Hillary helps out Chirac's long-suffering wife

Matthew Campbell, Paris

PRESIDENT Jacques Chirac has received an unexpected boost from across the Atlantic as he prepares for elections next March. He has secured the help of Hillary Clinton, the New York senator and former American first lady, to turn Bernadette, his wife of 4Å decades, into the star of his campaign.

In a publicity coup for the Chiracs, Clinton appeared in a French television broadcast last week about the 68-year-old matron of the Elysée Palace.
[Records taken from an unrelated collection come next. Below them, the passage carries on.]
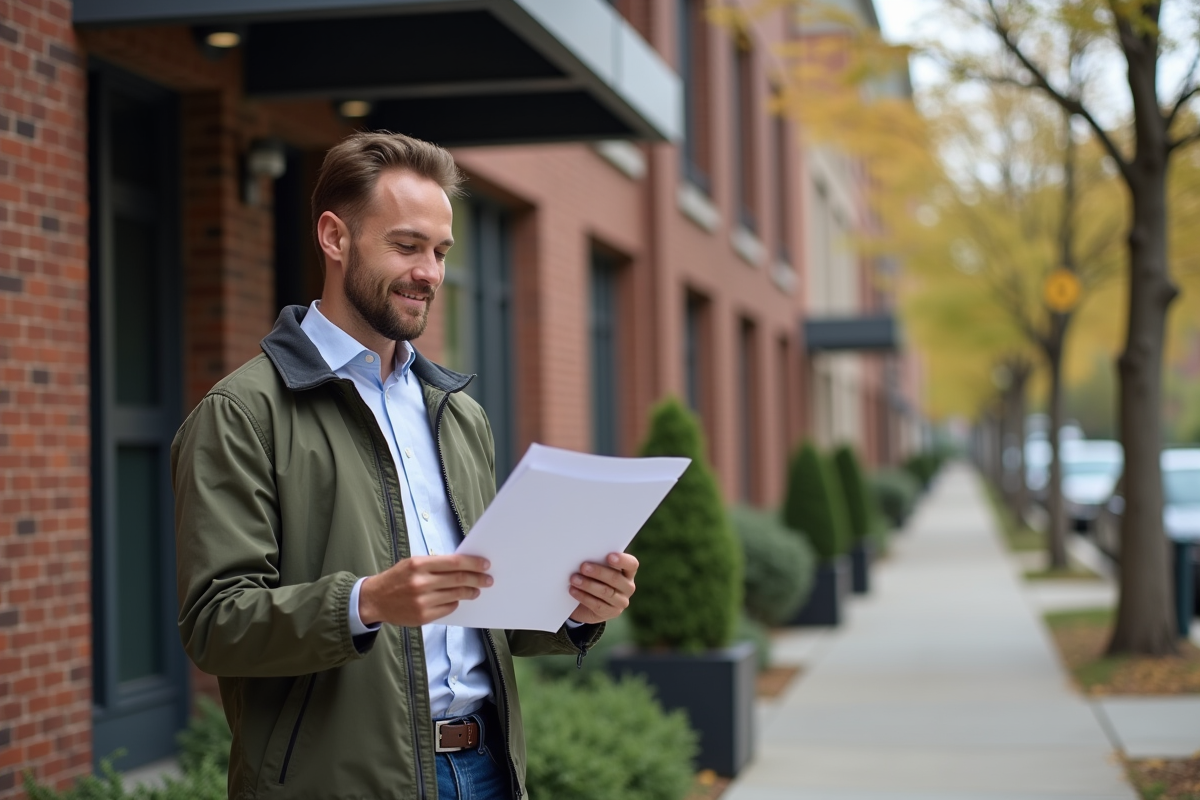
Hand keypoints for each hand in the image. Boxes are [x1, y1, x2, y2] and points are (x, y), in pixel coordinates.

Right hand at [358, 555, 491, 626]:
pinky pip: (448, 608)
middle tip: (488, 579)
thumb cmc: (397, 578)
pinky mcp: (422, 617)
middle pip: (458, 579)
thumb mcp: (412, 564)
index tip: (485, 564)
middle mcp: (420, 583)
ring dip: (470, 592)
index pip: (454, 562)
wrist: (375, 600)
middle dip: (477, 579)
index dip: (473, 563)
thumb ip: (435, 564)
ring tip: (476, 590)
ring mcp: (422, 601)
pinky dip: (455, 603)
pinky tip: (458, 600)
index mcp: (418, 565)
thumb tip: (463, 565)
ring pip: (455, 595)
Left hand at [567, 552, 637, 624]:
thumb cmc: (593, 578)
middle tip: (583, 567)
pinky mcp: (611, 613)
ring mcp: (621, 601)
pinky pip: (598, 605)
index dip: (622, 560)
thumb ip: (596, 561)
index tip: (609, 556)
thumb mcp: (597, 569)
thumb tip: (584, 555)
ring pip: (606, 592)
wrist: (586, 604)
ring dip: (588, 585)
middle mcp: (628, 587)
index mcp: (628, 571)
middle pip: (616, 578)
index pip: (632, 564)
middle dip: (598, 572)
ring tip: (574, 579)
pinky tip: (573, 591)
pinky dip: (584, 597)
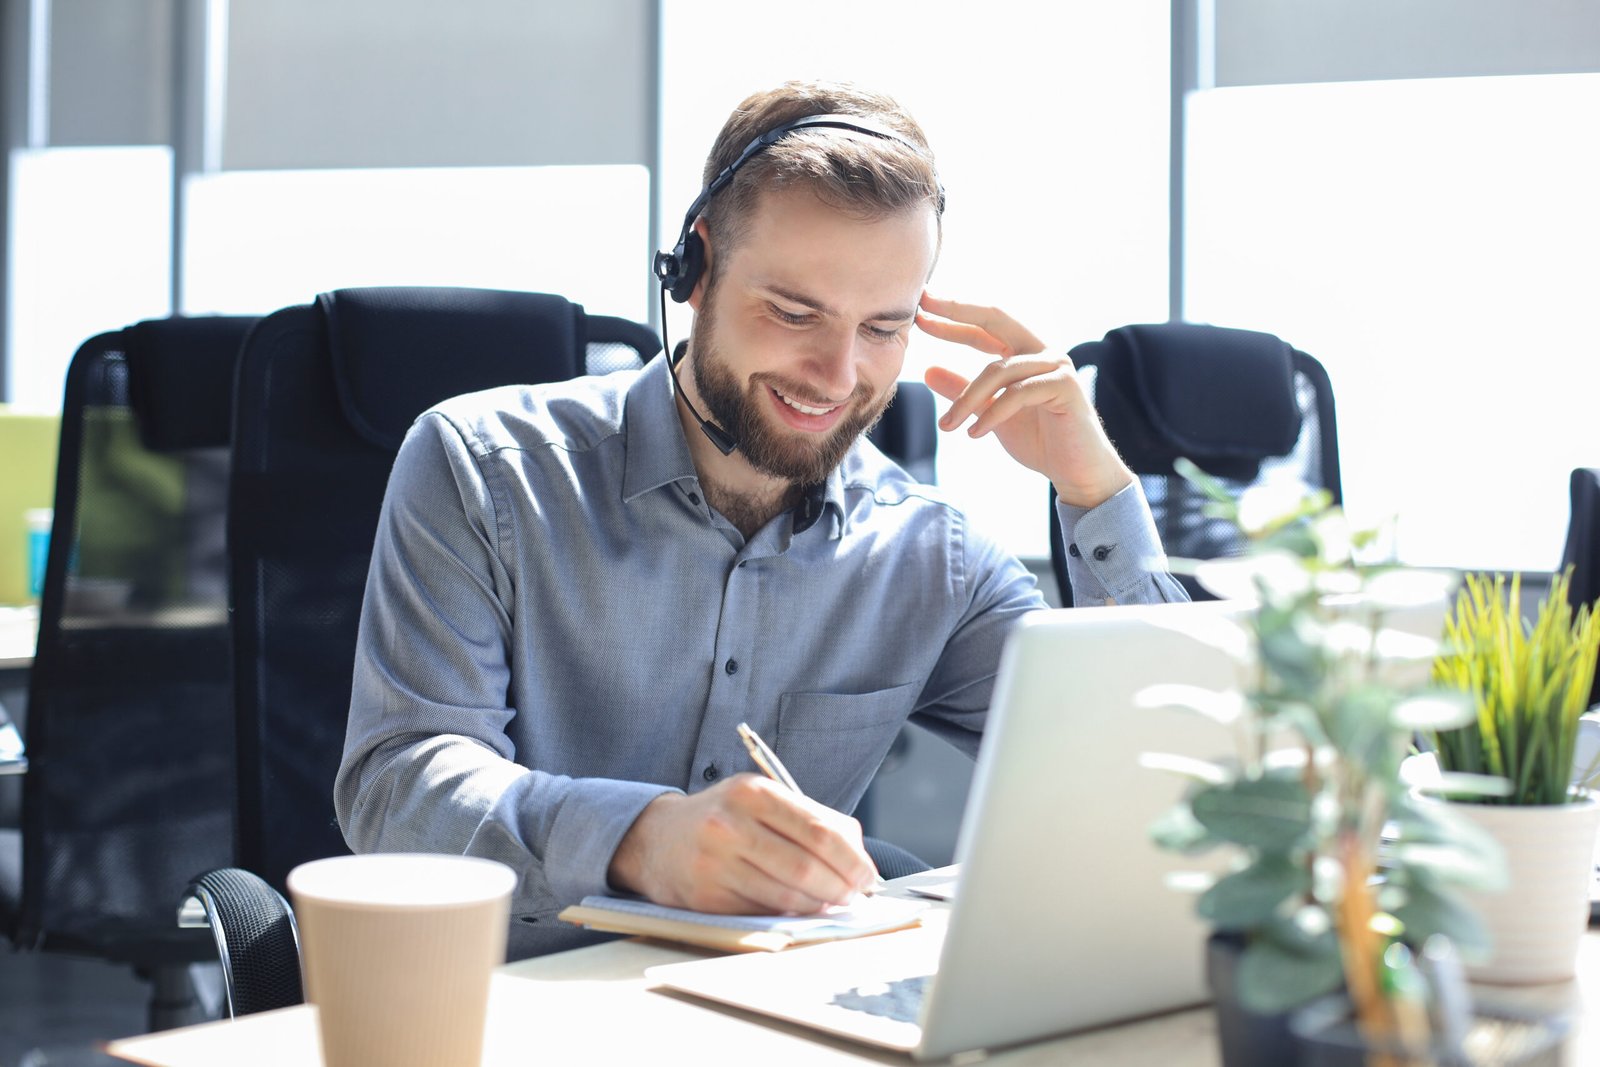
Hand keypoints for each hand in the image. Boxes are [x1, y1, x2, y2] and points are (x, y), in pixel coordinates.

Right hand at [607, 774, 877, 913]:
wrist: (656, 839)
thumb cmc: (723, 818)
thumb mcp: (761, 800)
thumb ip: (810, 818)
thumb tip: (858, 854)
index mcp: (752, 792)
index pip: (818, 830)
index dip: (851, 859)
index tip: (867, 876)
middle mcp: (730, 824)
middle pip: (806, 866)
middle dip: (841, 887)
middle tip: (855, 896)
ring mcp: (714, 863)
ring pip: (786, 894)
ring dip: (818, 905)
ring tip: (830, 903)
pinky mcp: (705, 897)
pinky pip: (762, 912)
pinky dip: (788, 915)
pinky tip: (798, 910)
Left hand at [915, 294, 1132, 507]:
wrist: (1076, 472)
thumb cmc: (1039, 440)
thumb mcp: (990, 414)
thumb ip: (964, 391)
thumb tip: (928, 370)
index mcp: (1026, 352)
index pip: (985, 325)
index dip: (954, 317)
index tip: (920, 311)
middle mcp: (1043, 351)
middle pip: (996, 319)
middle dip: (957, 314)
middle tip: (921, 316)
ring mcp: (1056, 365)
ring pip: (999, 369)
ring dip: (967, 398)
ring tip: (947, 426)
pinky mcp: (1065, 387)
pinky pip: (1018, 393)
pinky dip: (992, 414)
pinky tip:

It coincided with the publication of Bernadette's book, in which she reveals that she considered divorcing her husband because of his romantic adventures.

Clinton, whose own marital problems are part of American presidential history, praised Bernadette as a friend and claimed that the example of the French first lady, an elected official in the Chiracs' home district of Corrèze, helped her to decide to run for the Senate in New York. "She really was a role model for me," Clinton said from Washington as Bernadette sat beaming in a Paris television studio.

Behind the juxtaposition of the two women under such carefully choreographed circumstances there appeared to lurk an extraordinary political calculation: that some of the icon status of Hillary, who won great support among Americans over enduring her husband's well publicised philandering, might rub off on Bernadette.

Election boost: Bernadette Chirac with Hillary Clinton Photograph: Katsumi Kasahara

Hillary, whose style and elegance make her a much admired figure in fashion obsessed France, will serve the Chirac charm offensive well.

She may also have cause to sympathise with Bernadette, who spoke for the first time last week about the difficulties of living with a man who enjoys "enormous success" with women and whose favourite phrase is "I'm off".

In her book Conversation, based on interviews with her, she says she often warned her husband that "Napoleon started to lose everything the day he abandoned Josephine".

The presenter of the two-hour programme said the interview with Clinton, originally scheduled for mid-September, was cancelled after the World Trade Center attacks. However, following a visit by Chirac to America where he surveyed the wreckage in New York, word reached Paris that the senator would be available.

Clinton's intervention has raised eyebrows among supporters of Lionel Jospin, the Socialist prime minister who is almost certain to stand against Chirac. "It seems President Chirac called his friends the Clintons to ask for this favour," said a Socialist party spokesman.